WORK REQUEST: Summarize the forum post below in two sentences.
*** Opening TEXT UNDER STUDY ***
Another "Please Recommend" post.

I am looking for a good set of cans for gaming and music.

While playing DOTA 2 I listen to Dubstep so I would like some bass but when playing MMOs I usually listen to game sound. While working at home I listen to classic rock.

I will most likely be attaching a ModMic for gaming so I do not need a headset, although I am not sold on the ModMic. Any other recomendations are welcome for a Mic, right now I am just using my Logitech HD webcam for voice chat.

Budget is ~$150. I could push closer to $200 but I would honestly like to spend as little as possible while also getting a quality set of headphones that will last for a while.

Sound Isolation is a plus, and probably looking for closed back.

Also I have a Sound Blaster Recon 3D Fatality sound card.

Thanks!


----------



## Barbecuesaus

Quote:


> Originally Posted by *phospholipid*
> 
> But if you need a set of gaming headphones with a microphone attached, all in one cable, those are listed below.
*** Closing TEXT UNDER STUDY ***
*** Opening EXTRACTED ENTRIES ***
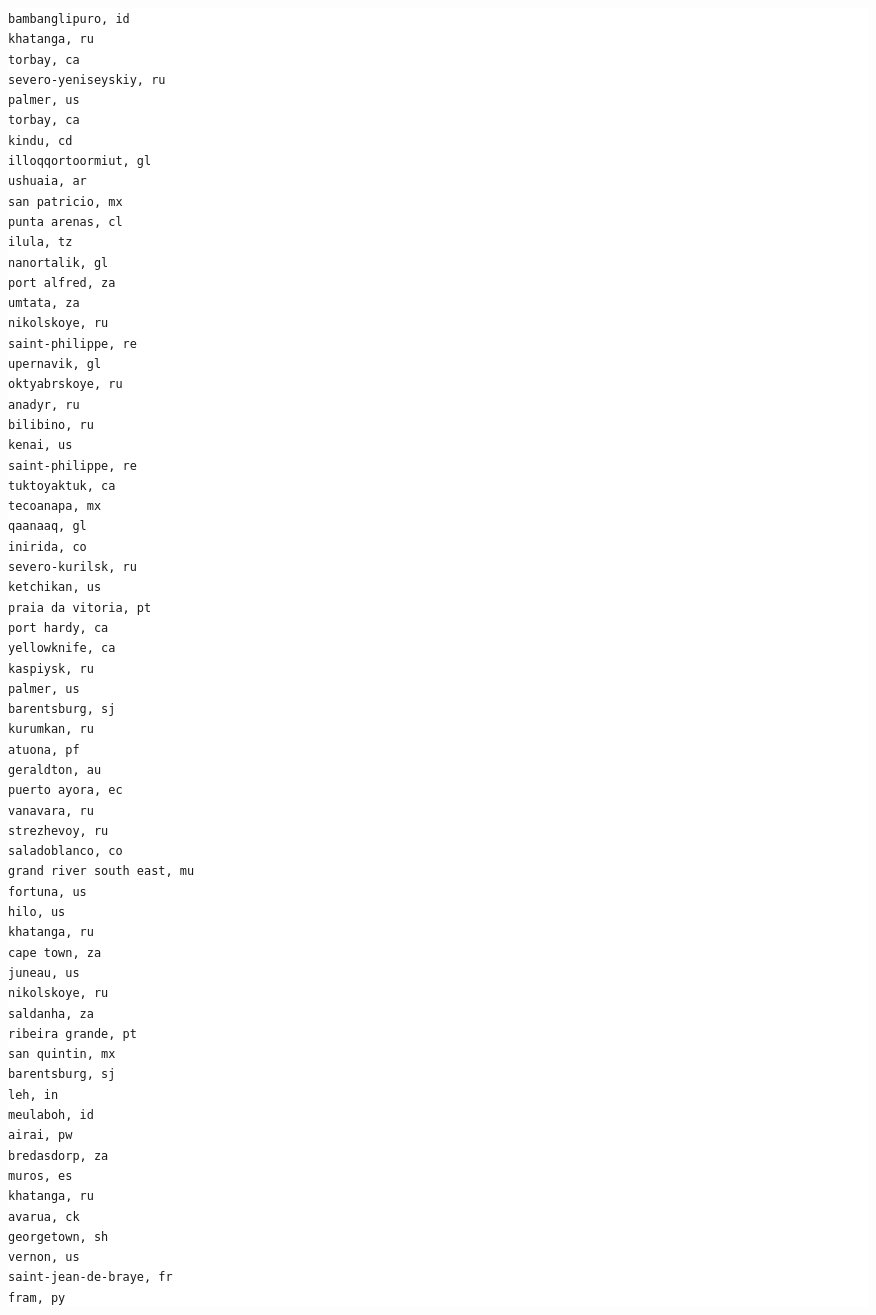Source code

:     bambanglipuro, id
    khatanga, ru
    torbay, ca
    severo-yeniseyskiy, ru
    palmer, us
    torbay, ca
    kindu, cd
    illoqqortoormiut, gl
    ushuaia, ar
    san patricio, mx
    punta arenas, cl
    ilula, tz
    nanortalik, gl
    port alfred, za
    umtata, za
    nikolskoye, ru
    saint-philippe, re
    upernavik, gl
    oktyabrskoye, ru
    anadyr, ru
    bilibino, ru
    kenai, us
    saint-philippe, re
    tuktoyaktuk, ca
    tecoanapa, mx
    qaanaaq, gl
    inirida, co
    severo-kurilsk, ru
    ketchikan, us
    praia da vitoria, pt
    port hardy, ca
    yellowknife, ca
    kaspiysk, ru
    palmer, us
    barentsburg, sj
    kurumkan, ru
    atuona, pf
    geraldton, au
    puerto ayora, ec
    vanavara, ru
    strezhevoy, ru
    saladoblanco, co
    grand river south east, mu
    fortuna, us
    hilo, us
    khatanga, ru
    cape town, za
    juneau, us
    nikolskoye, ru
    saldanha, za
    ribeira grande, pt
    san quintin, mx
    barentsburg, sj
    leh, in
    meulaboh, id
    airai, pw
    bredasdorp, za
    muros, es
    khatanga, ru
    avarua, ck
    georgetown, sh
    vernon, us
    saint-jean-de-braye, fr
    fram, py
*** Closing EXTRACTED ENTRIES ***
*** Opening EXTRACTED ENTRIES ***
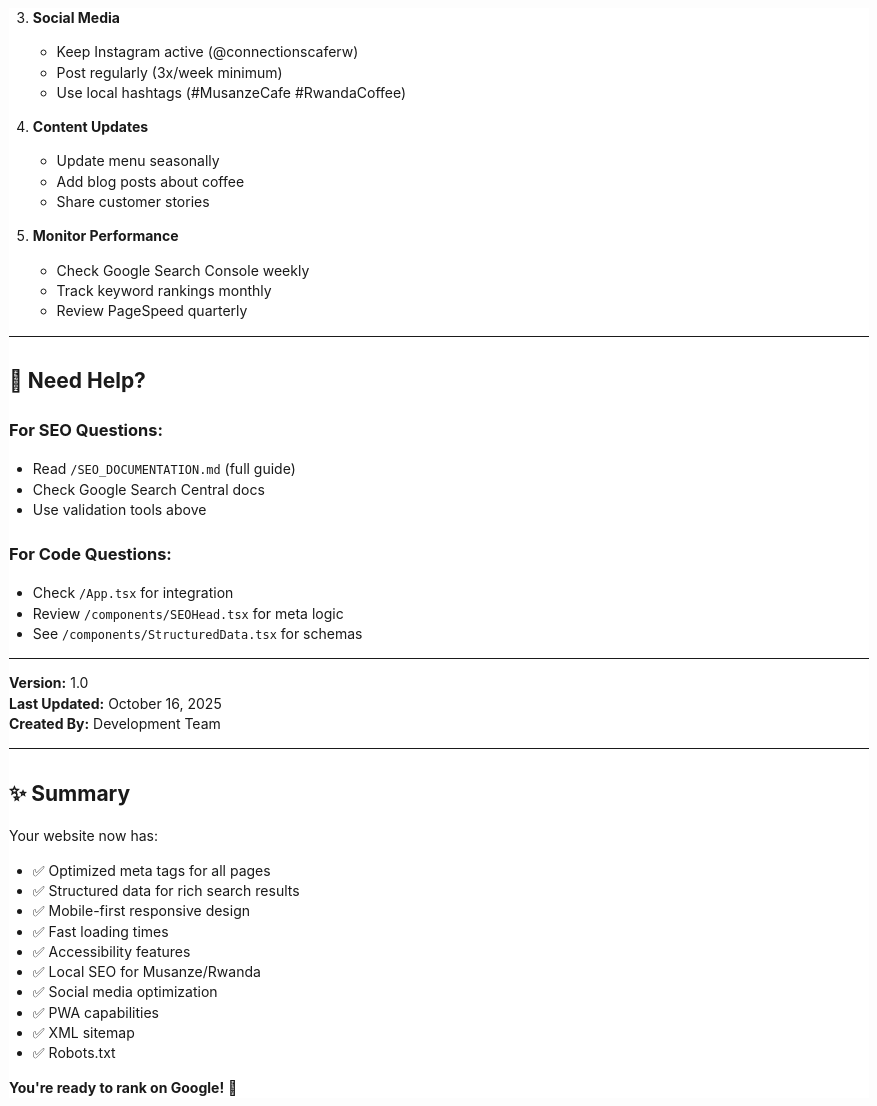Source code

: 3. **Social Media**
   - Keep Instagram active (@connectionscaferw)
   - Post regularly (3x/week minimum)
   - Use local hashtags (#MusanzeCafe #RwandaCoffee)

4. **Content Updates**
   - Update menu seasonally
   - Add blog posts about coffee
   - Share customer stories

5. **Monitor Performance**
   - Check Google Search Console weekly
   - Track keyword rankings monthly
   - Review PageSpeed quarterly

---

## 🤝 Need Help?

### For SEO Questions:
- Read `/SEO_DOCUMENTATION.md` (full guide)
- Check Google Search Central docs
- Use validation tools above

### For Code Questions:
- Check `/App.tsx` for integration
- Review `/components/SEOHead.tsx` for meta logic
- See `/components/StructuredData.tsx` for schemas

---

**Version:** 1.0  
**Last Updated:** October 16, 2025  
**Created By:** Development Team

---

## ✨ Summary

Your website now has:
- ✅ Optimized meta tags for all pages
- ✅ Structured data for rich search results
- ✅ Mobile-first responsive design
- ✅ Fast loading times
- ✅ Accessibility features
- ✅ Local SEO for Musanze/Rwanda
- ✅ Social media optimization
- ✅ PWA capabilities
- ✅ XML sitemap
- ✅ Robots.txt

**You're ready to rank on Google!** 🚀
*** Closing EXTRACTED ENTRIES ***
YOUR SOLUTION: The poster wants a durable, quality set of headphones for gaming and music (bass for dubstep during DOTA 2, classic rock while working) on a budget of about $150, possibly closer to $200, with sound isolation as a plus and probably a closed-back design. Since a ModMic will most likely be attached, a headset isn't needed, though other mic suggestions are welcome because a Logitech HD webcam currently handles voice chat, and the poster also mentions owning a Sound Blaster Recon 3D Fatality sound card.